Fans begraben Hoffnungen: Gina Carla hat geheiratet
Nach sieben Jahren Beziehung war für Gina Carla Malacarne und Sebastian Köhler der Moment gekommen: Auf dem Standesamt in Bauma gaben sich das Pin-up-Model und sein Manager das Ja-Wort.

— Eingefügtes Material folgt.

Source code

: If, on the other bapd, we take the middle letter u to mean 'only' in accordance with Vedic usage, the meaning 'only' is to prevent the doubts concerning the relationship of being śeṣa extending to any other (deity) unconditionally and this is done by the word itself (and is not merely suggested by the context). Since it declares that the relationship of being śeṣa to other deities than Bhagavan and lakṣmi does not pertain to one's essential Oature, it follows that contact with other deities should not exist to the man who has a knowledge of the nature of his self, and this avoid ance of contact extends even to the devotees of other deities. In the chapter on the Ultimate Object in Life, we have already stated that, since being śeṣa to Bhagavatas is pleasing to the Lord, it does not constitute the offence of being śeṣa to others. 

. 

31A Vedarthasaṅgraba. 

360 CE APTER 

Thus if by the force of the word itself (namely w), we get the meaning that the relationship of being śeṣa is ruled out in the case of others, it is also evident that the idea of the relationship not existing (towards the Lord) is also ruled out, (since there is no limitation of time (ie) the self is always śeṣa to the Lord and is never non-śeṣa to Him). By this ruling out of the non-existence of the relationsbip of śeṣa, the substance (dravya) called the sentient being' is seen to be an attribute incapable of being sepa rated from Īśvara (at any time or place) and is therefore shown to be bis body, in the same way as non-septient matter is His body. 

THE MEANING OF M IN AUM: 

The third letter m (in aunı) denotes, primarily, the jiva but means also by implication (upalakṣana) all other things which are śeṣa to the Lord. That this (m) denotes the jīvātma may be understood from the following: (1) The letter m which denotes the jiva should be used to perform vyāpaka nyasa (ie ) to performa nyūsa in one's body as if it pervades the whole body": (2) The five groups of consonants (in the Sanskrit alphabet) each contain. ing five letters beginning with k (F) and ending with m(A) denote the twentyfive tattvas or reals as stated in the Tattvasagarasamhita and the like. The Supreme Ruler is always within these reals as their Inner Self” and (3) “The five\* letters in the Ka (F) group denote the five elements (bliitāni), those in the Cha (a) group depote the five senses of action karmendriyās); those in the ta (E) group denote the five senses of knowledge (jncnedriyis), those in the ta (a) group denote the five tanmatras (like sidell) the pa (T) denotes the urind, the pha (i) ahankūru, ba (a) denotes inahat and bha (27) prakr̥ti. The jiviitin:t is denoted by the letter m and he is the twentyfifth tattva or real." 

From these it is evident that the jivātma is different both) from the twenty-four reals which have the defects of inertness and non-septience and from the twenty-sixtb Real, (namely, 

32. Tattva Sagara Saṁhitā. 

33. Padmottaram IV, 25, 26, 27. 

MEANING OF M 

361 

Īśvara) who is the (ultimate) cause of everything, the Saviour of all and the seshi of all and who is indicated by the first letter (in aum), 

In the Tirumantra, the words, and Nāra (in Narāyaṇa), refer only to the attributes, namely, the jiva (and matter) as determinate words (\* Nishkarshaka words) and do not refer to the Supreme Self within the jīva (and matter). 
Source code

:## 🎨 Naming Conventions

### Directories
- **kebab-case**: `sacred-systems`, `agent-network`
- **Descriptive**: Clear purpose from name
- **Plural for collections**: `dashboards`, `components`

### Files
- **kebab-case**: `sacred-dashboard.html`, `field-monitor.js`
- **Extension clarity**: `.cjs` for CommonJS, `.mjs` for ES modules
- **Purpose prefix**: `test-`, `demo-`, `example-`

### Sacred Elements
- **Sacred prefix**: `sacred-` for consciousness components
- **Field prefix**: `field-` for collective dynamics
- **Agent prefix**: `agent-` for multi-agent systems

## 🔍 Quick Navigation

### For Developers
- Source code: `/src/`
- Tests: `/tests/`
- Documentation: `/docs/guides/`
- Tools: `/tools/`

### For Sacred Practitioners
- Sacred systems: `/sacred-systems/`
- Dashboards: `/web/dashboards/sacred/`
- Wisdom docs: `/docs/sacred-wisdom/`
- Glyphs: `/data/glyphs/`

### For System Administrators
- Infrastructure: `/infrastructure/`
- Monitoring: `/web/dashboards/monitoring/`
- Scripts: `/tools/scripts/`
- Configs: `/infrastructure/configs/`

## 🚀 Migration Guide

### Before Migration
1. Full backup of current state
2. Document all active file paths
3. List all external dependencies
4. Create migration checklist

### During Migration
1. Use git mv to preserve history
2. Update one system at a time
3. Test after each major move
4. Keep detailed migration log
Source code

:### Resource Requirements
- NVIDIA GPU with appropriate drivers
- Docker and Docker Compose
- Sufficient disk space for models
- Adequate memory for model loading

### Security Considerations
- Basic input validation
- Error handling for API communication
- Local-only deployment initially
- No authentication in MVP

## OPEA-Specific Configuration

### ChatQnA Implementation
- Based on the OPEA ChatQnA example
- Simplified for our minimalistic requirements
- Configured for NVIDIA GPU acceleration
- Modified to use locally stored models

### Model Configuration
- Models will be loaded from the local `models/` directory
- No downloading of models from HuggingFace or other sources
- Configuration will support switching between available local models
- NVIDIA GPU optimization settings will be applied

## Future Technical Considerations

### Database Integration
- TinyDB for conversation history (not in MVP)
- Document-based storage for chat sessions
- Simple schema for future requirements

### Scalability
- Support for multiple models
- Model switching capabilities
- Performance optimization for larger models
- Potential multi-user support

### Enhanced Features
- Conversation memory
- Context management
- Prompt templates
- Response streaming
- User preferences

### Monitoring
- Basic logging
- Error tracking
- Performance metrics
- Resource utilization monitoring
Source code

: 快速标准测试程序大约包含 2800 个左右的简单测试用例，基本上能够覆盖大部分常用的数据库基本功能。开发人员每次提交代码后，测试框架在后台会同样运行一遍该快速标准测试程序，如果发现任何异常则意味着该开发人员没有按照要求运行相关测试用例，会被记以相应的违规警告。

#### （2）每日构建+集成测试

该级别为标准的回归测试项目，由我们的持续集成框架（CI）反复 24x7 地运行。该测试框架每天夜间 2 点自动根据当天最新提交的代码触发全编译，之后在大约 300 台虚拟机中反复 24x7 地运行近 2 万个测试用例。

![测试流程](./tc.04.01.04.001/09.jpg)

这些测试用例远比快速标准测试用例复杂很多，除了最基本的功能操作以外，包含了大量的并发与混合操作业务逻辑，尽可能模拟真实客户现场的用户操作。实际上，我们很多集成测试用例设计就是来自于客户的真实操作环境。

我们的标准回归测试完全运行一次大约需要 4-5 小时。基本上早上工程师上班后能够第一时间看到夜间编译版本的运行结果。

Zum Fest geladen waren 45 Gäste, wie die beiden berichten. «Wir wollten die Hochzeit im engen Familien- und Freundeskreis abhalten. Es war nichts Spektakuläres.» Die Öffentlichkeit, die Gina Carla sonst mit Videoblogs und Einblicken in ihr Model-Leben beliefert, blieb beim privaten Anlass für einmal aussen vor. Stattdessen dokumentierte das frisch vermählte Ehepaar seinen grossen Tag selbst mit Fotos und Videosequenzen (siehe Bildergalerie und Video).
Trauzeuge vergass Ausweis
Bei Gina Carlas (männlichen) Fans wurde die Nachricht der Hochzeit mit einem lachenden und einem weinenden Auge aufgenommen. «Und ich dachte, du bist mein Mädchen», schreibt etwa Petteri Kivirikko und untermauert seinen Post mit einem weinenden Smiley – nur, um danach das Statement sofort als Scherz zu entlarven. «Die meisten wünschen alles Gute. Auch wenn sie vielleicht etwas enttäuscht sind, dass ich nun definitiv vergeben bin», schmunzelt die Braut. Noch mehr Reaktionen erwartet sie, wenn sie die Neuigkeit auch auf ihrer Fan-Site verbreitet.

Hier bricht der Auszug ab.